Friday, October 28, 2016

"Look! Up in the sky!"

Yes, it’s Superman, strange visitor from another planet who came to earth with powers and abilities far beyond those of mortal men. Superman, who can change the course of mighty rivers, bend steel in his bare hands. And who, disguised as Clark Kent, mild-mannered reporter for a great metropolitan newspaper, fights a never ending battle for truth, justice and the American way.
Introduction to Superman TV series, 1952–1958
As previously, there have been times when I've been underwhelmed by the level of Star Trek knowledge displayed by our front desk administrative staff.  Well, I'm sorry to say that things have hit a surprising new low regarding what I would consider to be the acceptable threshold of geek savviness required for the position.
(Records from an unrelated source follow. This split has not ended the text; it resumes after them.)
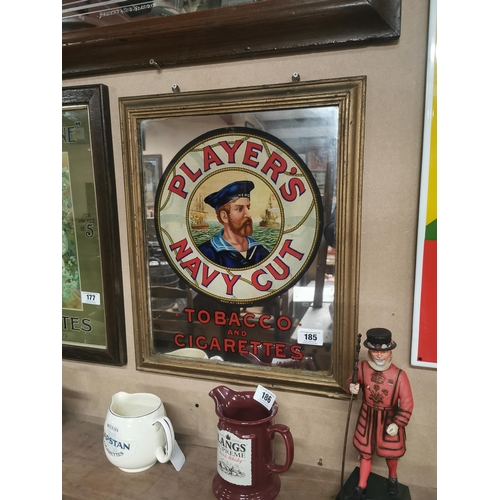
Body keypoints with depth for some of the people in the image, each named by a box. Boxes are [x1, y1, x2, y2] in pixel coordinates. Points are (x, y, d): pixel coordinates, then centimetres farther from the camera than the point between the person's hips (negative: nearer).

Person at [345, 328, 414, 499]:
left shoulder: (399, 375, -25)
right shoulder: (363, 367, -18)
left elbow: (406, 404, -17)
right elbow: (353, 381, 0)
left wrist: (397, 423, -19)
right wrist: (352, 387, -22)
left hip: (390, 418, -1)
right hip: (368, 416, 2)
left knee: (390, 453, 21)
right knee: (365, 452, 16)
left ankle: (393, 478, 54)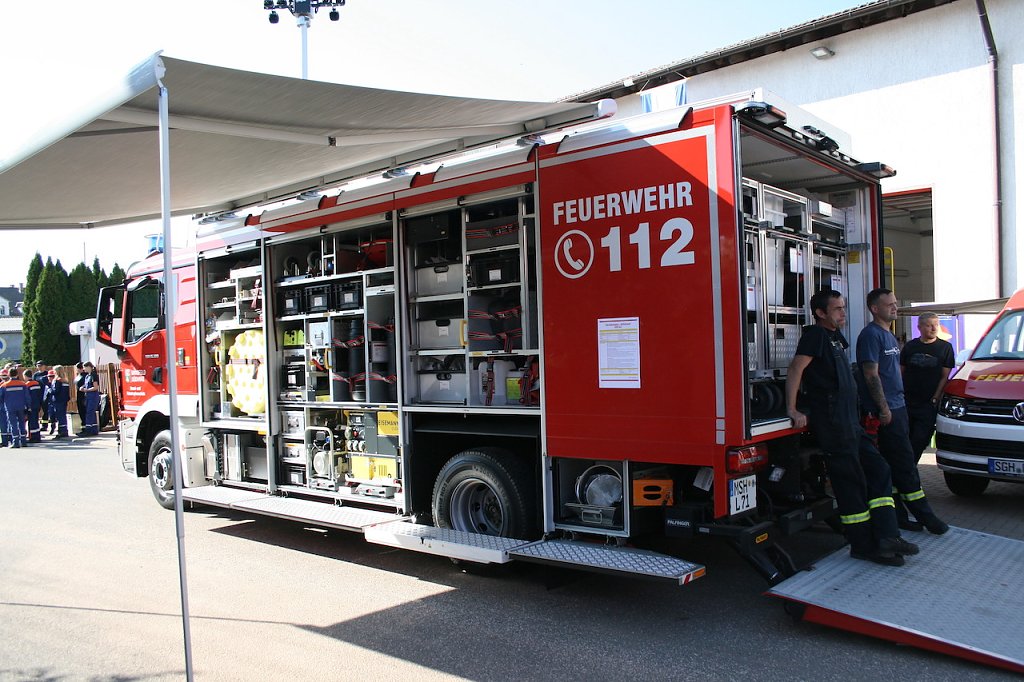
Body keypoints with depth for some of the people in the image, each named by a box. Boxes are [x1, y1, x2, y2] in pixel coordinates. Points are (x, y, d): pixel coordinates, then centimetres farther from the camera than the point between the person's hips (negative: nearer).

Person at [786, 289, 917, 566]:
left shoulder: (835, 337, 19)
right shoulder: (816, 335, -10)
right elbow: (796, 369, -19)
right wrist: (793, 410, -23)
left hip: (850, 421, 10)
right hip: (831, 423, -10)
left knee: (879, 471, 8)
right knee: (851, 483, -5)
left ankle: (887, 536, 7)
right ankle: (863, 546, 4)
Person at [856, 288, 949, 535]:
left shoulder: (889, 336, 19)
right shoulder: (871, 335, -11)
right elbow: (871, 375, -17)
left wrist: (899, 404, 19)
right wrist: (884, 408, -19)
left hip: (896, 407, 10)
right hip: (885, 411, -10)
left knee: (893, 466, 10)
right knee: (905, 464, -5)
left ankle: (897, 515, 13)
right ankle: (924, 515, 0)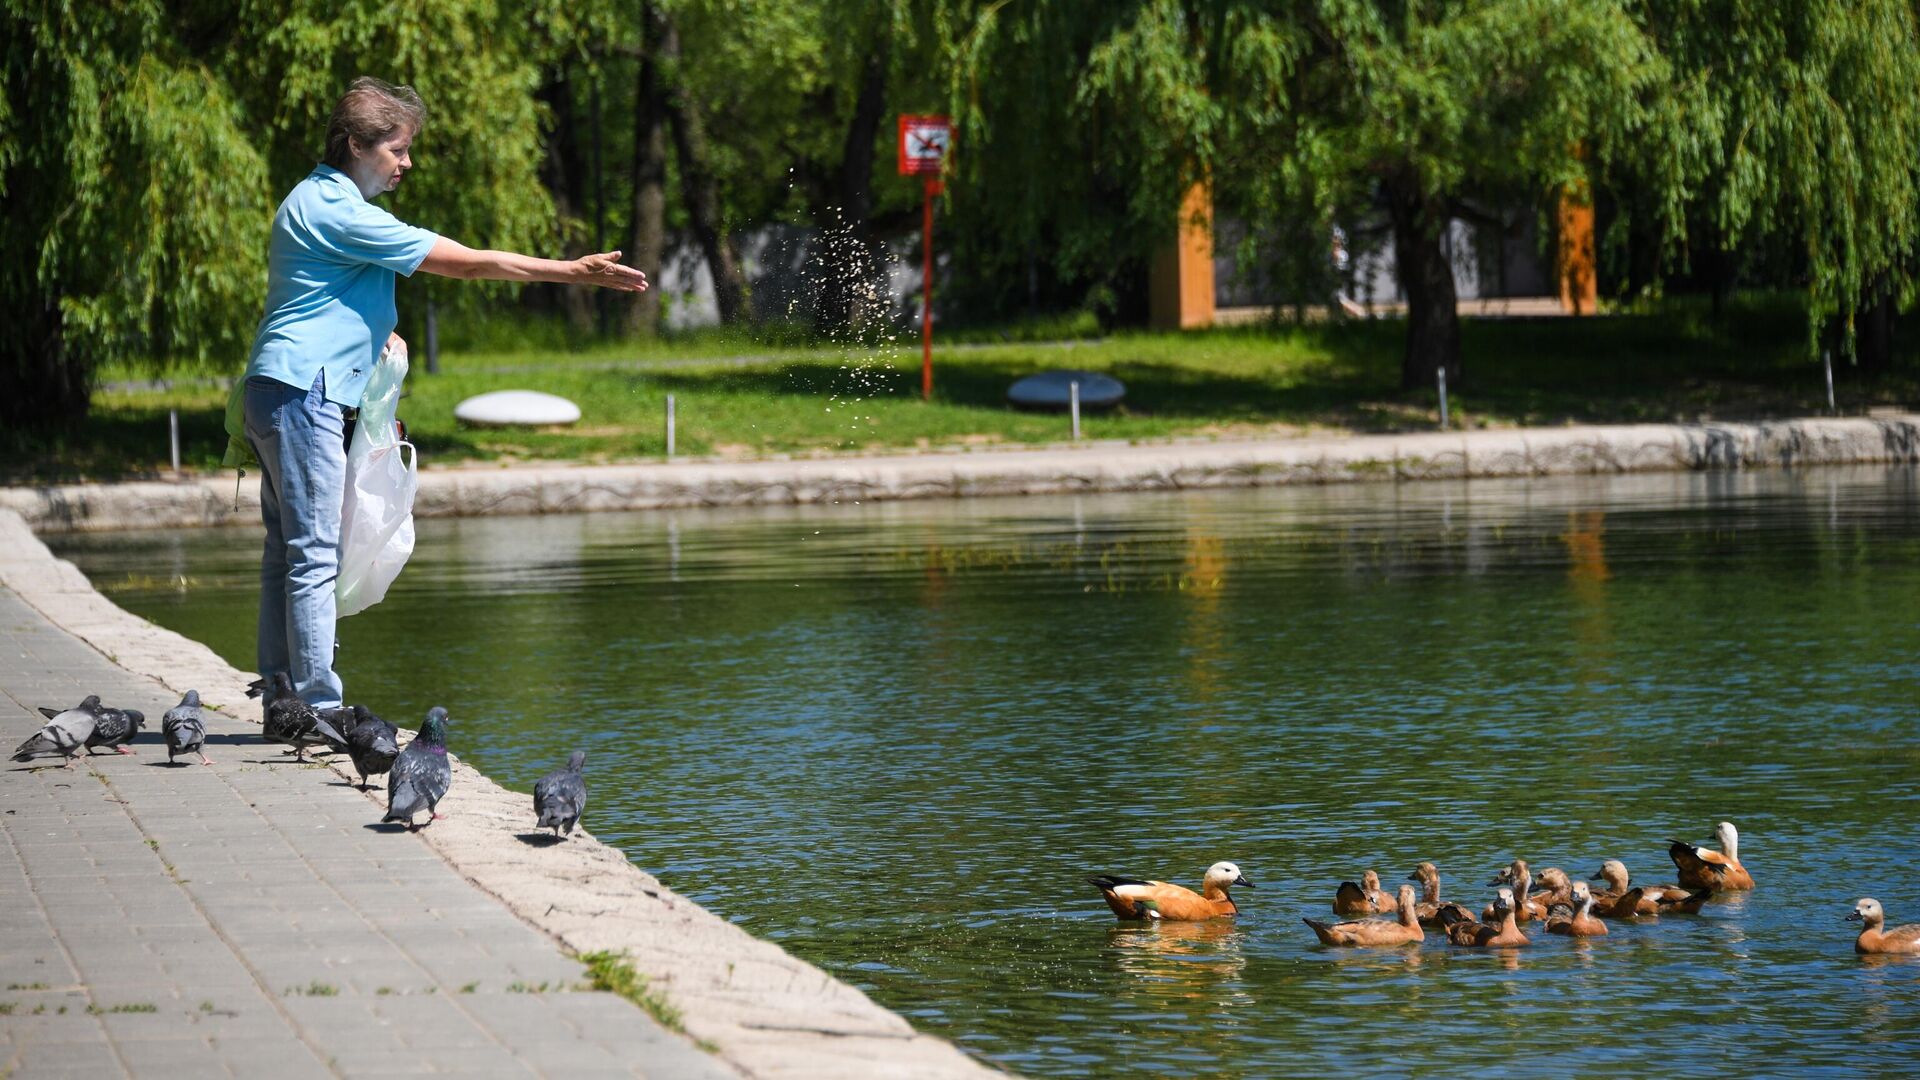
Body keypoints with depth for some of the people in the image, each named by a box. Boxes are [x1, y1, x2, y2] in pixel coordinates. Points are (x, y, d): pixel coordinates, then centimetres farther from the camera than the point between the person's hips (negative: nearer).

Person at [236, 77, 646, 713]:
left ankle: (283, 698, 11)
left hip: (278, 391, 11)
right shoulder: (340, 213, -16)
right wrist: (573, 272, -12)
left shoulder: (319, 200, 18)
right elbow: (465, 262, -16)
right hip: (301, 392, -11)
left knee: (289, 552, 10)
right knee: (315, 553, -10)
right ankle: (317, 704, -11)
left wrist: (379, 333, 16)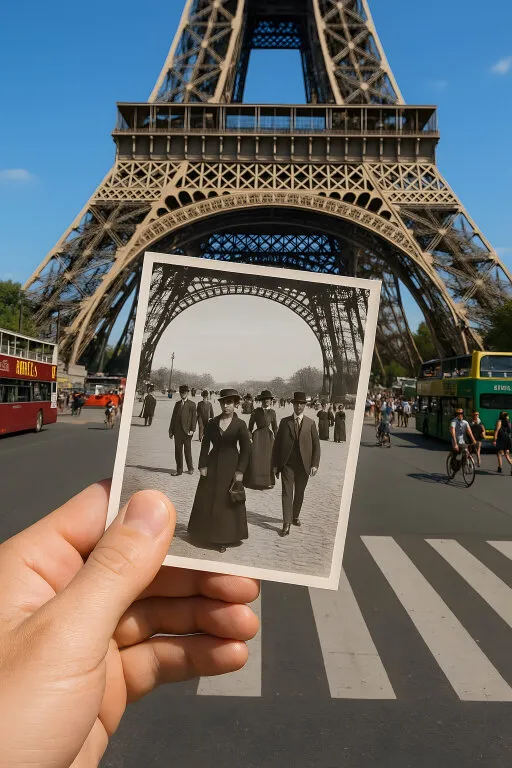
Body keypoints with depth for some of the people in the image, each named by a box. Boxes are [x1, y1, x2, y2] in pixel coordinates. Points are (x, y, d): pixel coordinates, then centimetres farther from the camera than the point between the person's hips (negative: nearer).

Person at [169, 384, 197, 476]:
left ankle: (190, 468, 21)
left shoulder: (191, 404, 0)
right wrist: (171, 430, 9)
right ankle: (179, 470, 13)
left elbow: (194, 417, -4)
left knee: (187, 450, 5)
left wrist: (192, 430, -12)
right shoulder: (177, 404, 13)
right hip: (177, 431, 4)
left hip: (187, 431, -4)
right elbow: (173, 417, 13)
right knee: (178, 451, 5)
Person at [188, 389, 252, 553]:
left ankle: (223, 539, 14)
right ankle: (206, 534, 25)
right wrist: (202, 465, -3)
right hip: (212, 465, 3)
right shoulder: (212, 423, 2)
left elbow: (246, 449, -5)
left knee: (227, 502, 3)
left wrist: (240, 471, -10)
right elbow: (205, 445, 4)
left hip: (230, 467, -3)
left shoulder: (240, 424, -5)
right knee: (206, 500, 9)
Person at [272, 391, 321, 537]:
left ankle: (295, 516, 32)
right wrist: (275, 464, 0)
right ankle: (286, 524, -6)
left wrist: (315, 464, -5)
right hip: (287, 464, -1)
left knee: (299, 493, 12)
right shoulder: (284, 422, 3)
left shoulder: (310, 423, 4)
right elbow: (277, 443, 4)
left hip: (304, 465, 1)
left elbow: (316, 445, 4)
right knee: (287, 492, -6)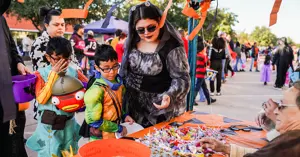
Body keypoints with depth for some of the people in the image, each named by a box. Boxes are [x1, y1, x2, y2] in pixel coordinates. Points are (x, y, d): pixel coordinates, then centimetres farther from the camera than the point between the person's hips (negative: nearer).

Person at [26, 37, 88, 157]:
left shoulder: (74, 73, -3)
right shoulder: (41, 74, -9)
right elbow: (41, 99, -19)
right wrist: (54, 74, -19)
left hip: (69, 122, 3)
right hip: (49, 124, -3)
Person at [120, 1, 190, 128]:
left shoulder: (172, 46, -19)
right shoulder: (133, 41, 0)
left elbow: (181, 78, -17)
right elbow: (124, 69, 13)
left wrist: (170, 96, -34)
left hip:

Every now and then, our admin team* will get together on Friday morning and share a breakfast of McDonald's takeout food - McMuffins and McGriddles and so on.  When a request for orders arrived from the front desk via e-mail yesterday, I requested a Sausage McMuffin and went on with my life.

When I next passed her desk, our front desk person said, "I got yur Maccy D's e-mail - do ya not want a hash broown?" **

"Thank you, but no.  I'm trying to lose some weight, and potatoes are sort of my Kryptonite when it comes to that."

"Wot's tha', then?"

"Kryptonite?  You've never heard of Kryptonite?  The green stuff that makes Superman weak?"

"Noo, I don't know wha' tha' is."

"Well, you know that Superman is from Krypton..."

"Noo - where's tha', then?"


I can maybe make a case for not knowing the connection between Krypton and Superman, but I'd like to think that the concept of Kryptonite as a metaphor for fatal weakness is solidly embedded into popular culture.

Or perhaps it's a question of geography, and Superman is just more American than I thought. I suspect that very few people at my workplace would recognize any of the characters from 2000AD, Britain's long-running weekly comics magazine, or any of its competitors, but even so, distinctively British characters such as Judge Dredd and V have achieved some degree of international recognition. I suspect that Superman, regardless of his American origin, has a level of iconic recognition in the First World that he shares with only a few others, such as Mickey Mouse - and perhaps Snoopy.

That being said, the situation may be worse than I thought.  After all, I never actually asked if she knew who Superman was...

- Sid

* My job as designer/photographer/technical writer doesn't really classify as administrative, but since it's not really a field position either, I have honourary membership.

** The incumbent at our front desk is from England, and sounds a bit like a Dickensian street urchin.  I'll do my best to accurately depict the idiosyncratic nature of her conversational voice.